Why is using thread locals in Django bad?

I am using thread locals to store the current user and request objects. This way I can have easy access to the request from anywhere in the programme (e.g. dynamic forms) without having to pass them around.

To implement the thread locals storage in a middleware, I followed a tutorial on the Django site: https://web.archive.org/web/20091128195932/http://code.djangoproject.com:80/wiki/CookBookThreadlocalsAndUser

This document has since been modified to suggest avoiding this technique: https://web.archive.org/web/20110504132459/http://code.djangoproject.com/wiki/CookBookThreadlocalsAndUser

From the article:

From a design point of view, threadlocals are essentially global variables, and are subject to all the usual problems of portability and predictability that global variables usually entail.

More importantly, from a security point of view, threadlocals pose a huge risk. By providing an data store that exposes the state of other threads, you provide a way for one thread in your web server to potentially modify the state of another thread in the system. If the threadlocal data contains descriptions of users or other authentication-related data, that data could be used as the basis for an attack that grants access to an unauthorized user, or exposes private details of a user. While it is possible to build a threadlocal system that is safe from this sort of attack, it's a lot easier to be defensive and build a system that isn't subject to any such vulnerability in the first place.

I understand why global variables can be bad, but in this case I'm running my own code on my own server so I can't see what danger two global variables pose.

Can someone explain the security issue involved? I have asked many people how they would hack my application if they read this article and know I'm using thread locals, yet no one has been able to tell me. I am starting to suspect that this is an opinion held by hair-splitting purists who love to pass objects explicitly.


Solution 1:

I disagree entirely. TLS is extremely useful. It should be used with care, just as globals should be used with care; but saying it shouldn't be used at all is just as ridiculous as saying globals should never be used.
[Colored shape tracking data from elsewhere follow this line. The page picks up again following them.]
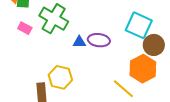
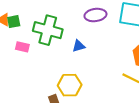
purple ellipse: (99, 40) -> (95, 15), moved

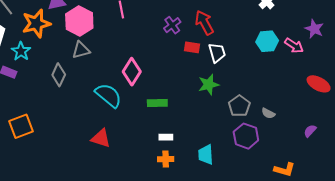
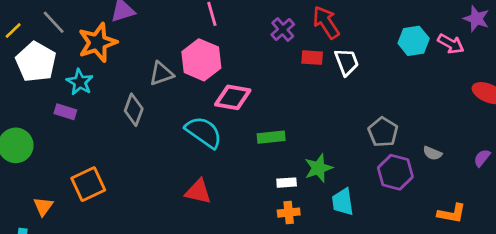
pink hexagon: (79, 21) -> (201, 60), moved
pink diamond: (132, 72) -> (233, 97), turned 72
green star: (209, 85) -> (318, 168), moved
gray semicircle: (268, 113) -> (432, 153), moved

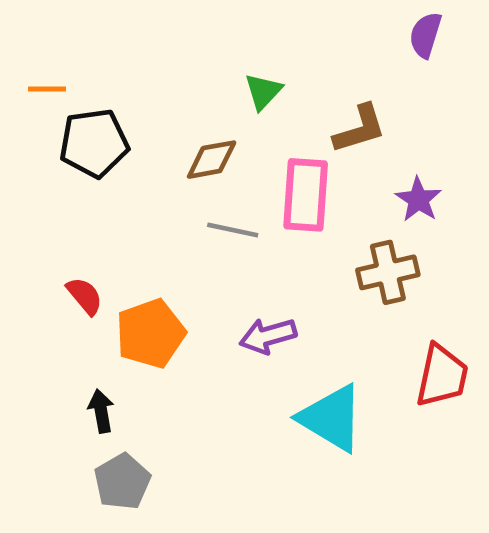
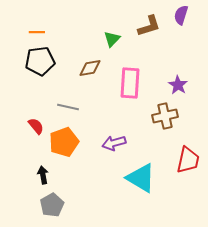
orange line: (47, 89) -> (37, 32), moved
brown L-shape: (360, 129) -> (149, 26), moved
gray line: (233, 230) -> (68, 107), moved

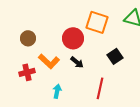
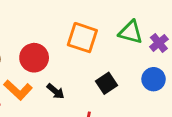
red circle: (73, 38) -> (34, 58), moved

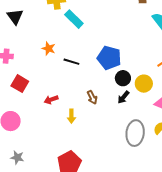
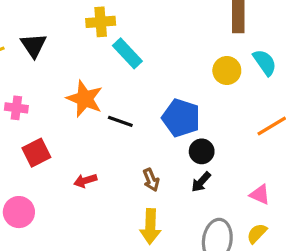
orange star: (49, 49) -> (85, 99), size x1.6
red square: (20, 84) -> (36, 153), turned 30
yellow circle: (144, 84) -> (227, 71), moved
yellow arrow: (71, 116) -> (150, 226), moved, size x1.5

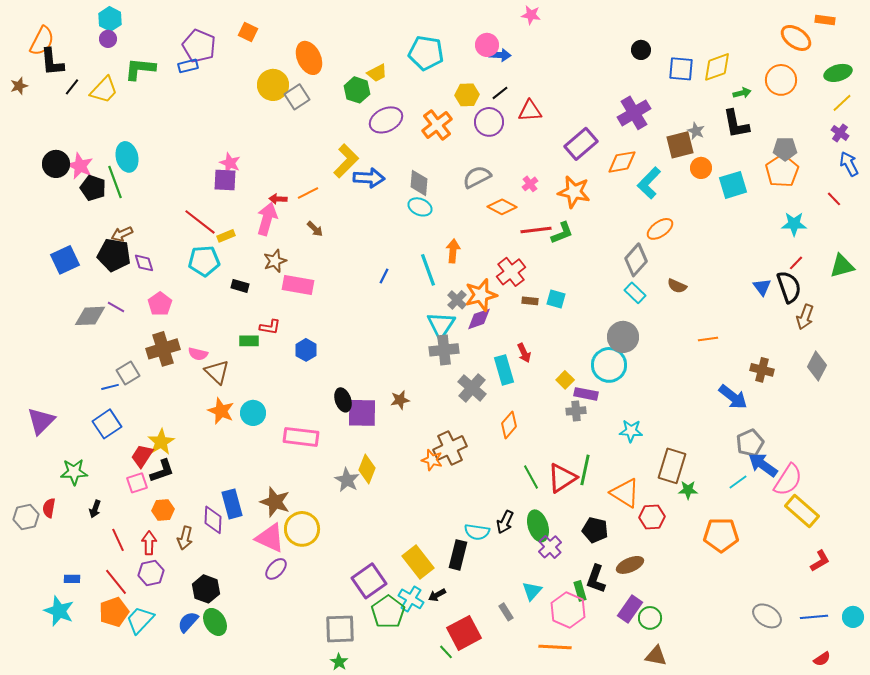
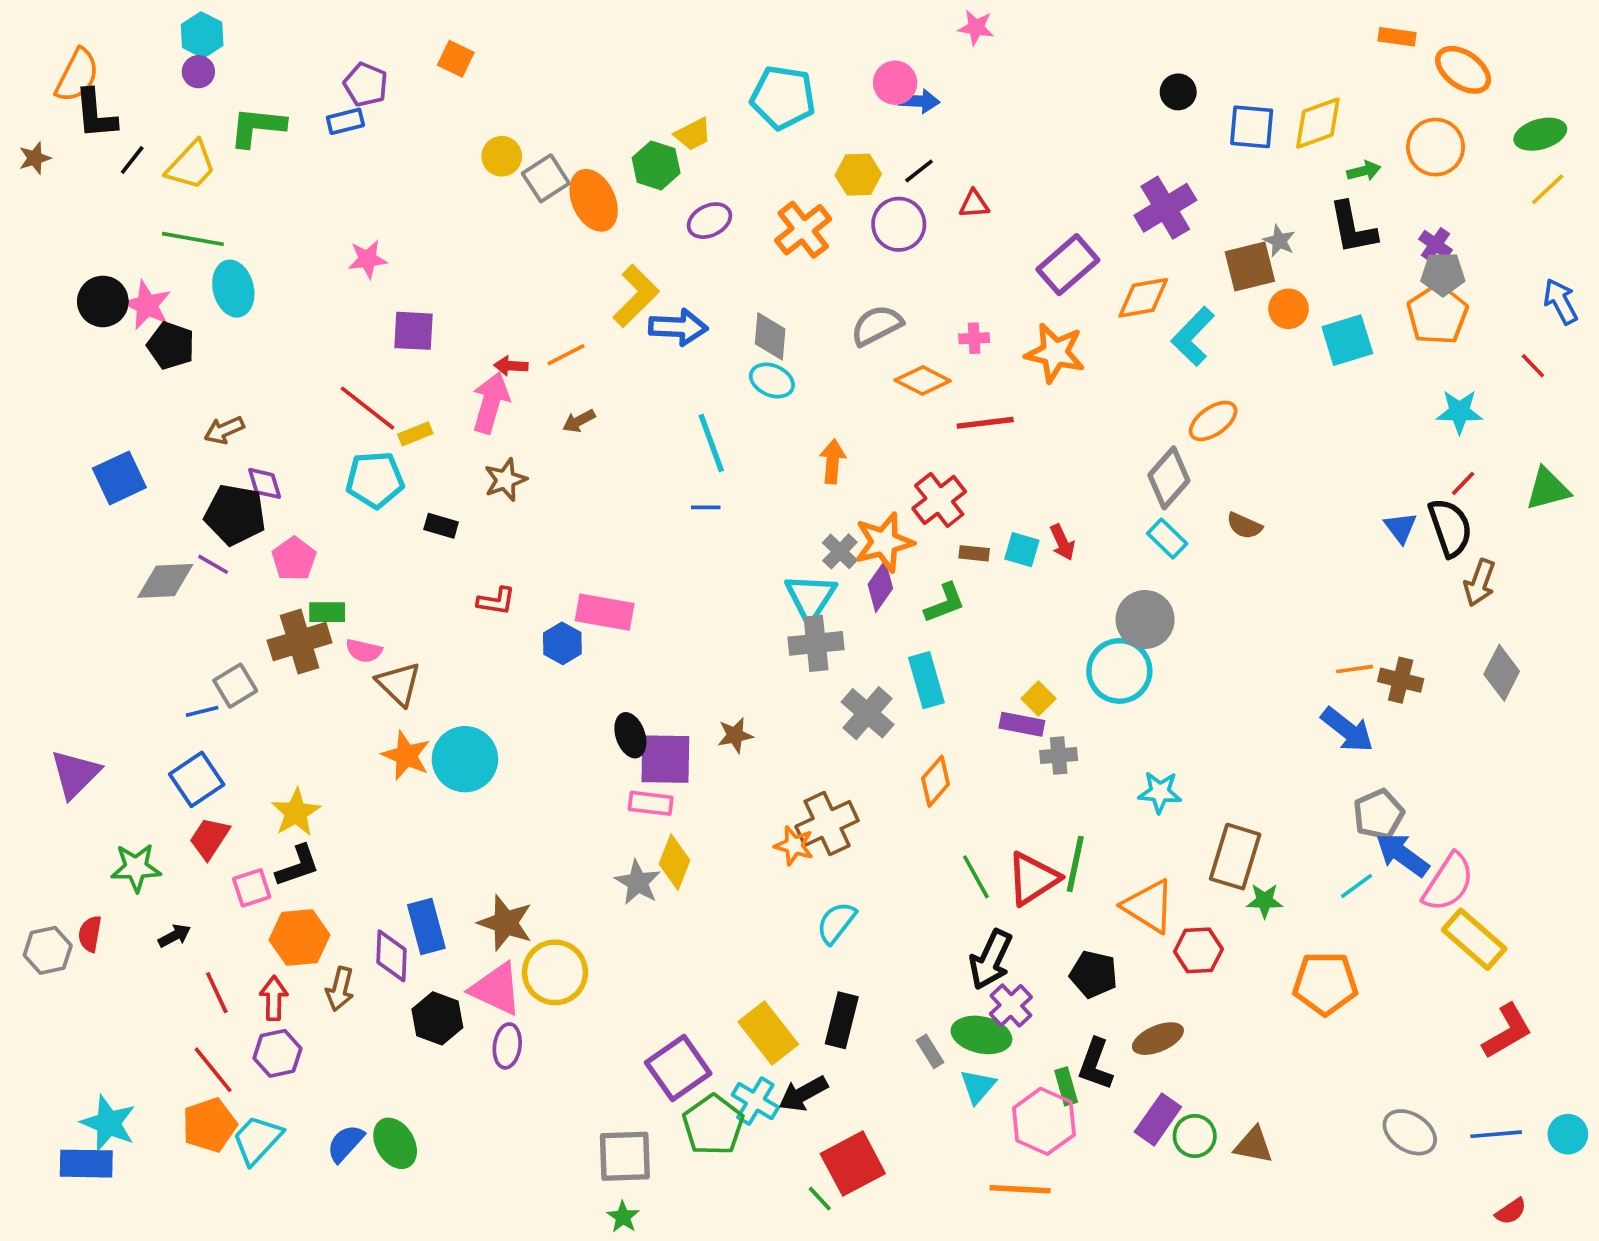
orange rectangle: (825, 20) -> (1397, 37), moved
purple pentagon: (199, 46) -> (366, 85), size x0.7
orange ellipse: (309, 58) -> (594, 200), moved
yellow circle: (273, 85) -> (502, 156), size x0.7
red triangle: (530, 111) -> (974, 204), size x0.7
purple ellipse: (386, 120) -> (709, 221), size x0.7
purple cross: (840, 133) -> (1436, 244), moved
pink star: (230, 163) -> (368, 259), moved, turned -30
green line: (115, 182) -> (193, 239), moved, turned -60
pink cross: (530, 184) -> (974, 338), turned 35
brown arrow: (315, 229) -> (579, 421), turned 108
green L-shape: (562, 233) -> (945, 603), moved
black pentagon: (114, 255) -> (235, 515), moved
cyan line: (428, 270) -> (711, 443), moved
blue line: (384, 276) -> (706, 507), turned 63
pink rectangle: (298, 285) -> (605, 612), moved
purple diamond: (479, 319) -> (880, 586), turned -36
orange line: (708, 339) -> (1355, 669), moved
green rectangle: (249, 341) -> (327, 612), moved
red arrow: (524, 353) -> (1062, 542), moved
purple rectangle: (586, 394) -> (1022, 724), moved
cyan circle: (253, 413) -> (465, 759), size x1.4
pink rectangle: (301, 437) -> (651, 803), moved, size x0.7
red trapezoid: (142, 456) -> (209, 838), moved
black arrow: (95, 509) -> (175, 936), turned -138
orange hexagon: (163, 510) -> (300, 937), size x1.4
black arrow: (505, 522) -> (991, 960), moved, size x1.4
green ellipse: (538, 526) -> (981, 1035), moved, turned -60
cyan semicircle: (477, 532) -> (836, 923), moved, turned 120
red L-shape: (820, 561) -> (1507, 1031), size x1.4
purple ellipse: (276, 569) -> (507, 1046), turned -35
blue rectangle: (72, 579) -> (86, 1164), moved, size x1.8
black hexagon: (206, 589) -> (437, 1018), moved
black arrow: (437, 595) -> (803, 1094), size x1.5
gray rectangle: (506, 612) -> (930, 1051), moved
brown triangle: (656, 656) -> (1254, 1145), moved

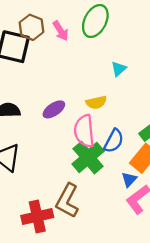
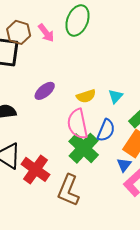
cyan triangle: (119, 69) -> (116, 96), moved
purple ellipse: (54, 109) -> (45, 91), moved
red cross: (37, 217) -> (35, 169), moved, turned -36

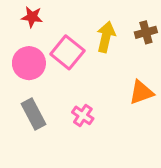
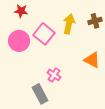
orange triangle: (141, 92) -> (92, 60), turned 48
gray rectangle: (34, 114) -> (40, 94), moved

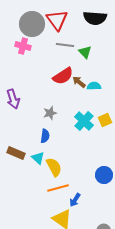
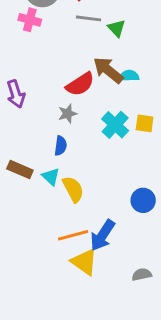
red semicircle: (63, 76) -> (80, 84), moved
brown arrow: (79, 82) -> (108, 70), size x1.6
yellow square: (105, 120) -> (145, 123), turned 32
orange line: (58, 188) -> (73, 235), moved
blue arrow: (75, 200) -> (103, 235), size x1.6

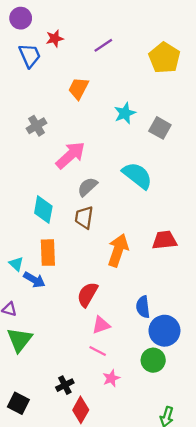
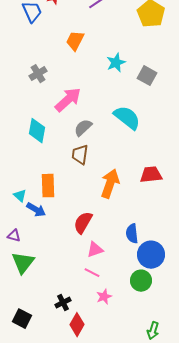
cyan diamond: (43, 210) -> (37, 131), moved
For example, I store the currently active request in TLS. This makes it accessible from my logging class, without having to pass the request around through every single interface--including many that don't care about Django at all. It lets me make log entries from anywhere in the code; the logger outputs to a database table, and if a request happens to be active when a log is made, it logs things like the active user and what was being requested.

If you don't want one thread to have the capability of modifying another thread's TLS data, then set your TLS up to prohibit this, which probably requires using a native TLS class. I don't find that argument convincing, though; if an attacker can execute arbitrary Python code as your backend, your system is already fatally compromised--he could monkey patch anything to be run later as a different user, for example.

Obviously, you'll want to clear any TLS at the end of a request; in Django, that means clearing it in process_response and process_exception in a middleware class.

Solution 2:

Despite the fact that you could mix up data from different users, thread locals should be avoided because they hide a dependency. If you pass arguments to a method you see and know what you're passing. But a thread local is something like a hidden channel in the background and you may wonder, that a method doesn't work correctly in some cases.

There are some cases where thread locals are a good choice, but they should be used rarely and carefully!

Solution 3:

A quick example on how to create a TLS middleware compatible with the latest Django 1.10:

# coding: utf-8
# Copyright (c) Alexandre Syenchuk (alexpirine), 2016

try:
    from threading import local
except ImportError:
    from django.utils._threading_local import local

_thread_locals = local()

def get_current_request():
    return getattr(_thread_locals, 'request', None)

def get_current_user():
    request = get_current_request()
    if request:
        return getattr(request, 'user', None)

class ThreadLocalMiddleware(object):
    def __init__(self, get_response):
        self.get_response = get_response

    def __call__(self, request):
        _thread_locals.request = request
        return self.get_response(request)

Solution 4:

This question is really old, but I just saw someone referring to it, so I just want to note that the wiki page cited by this question stopped recommending threadlocal storage in 2010 and then was deleted altogether by 2012.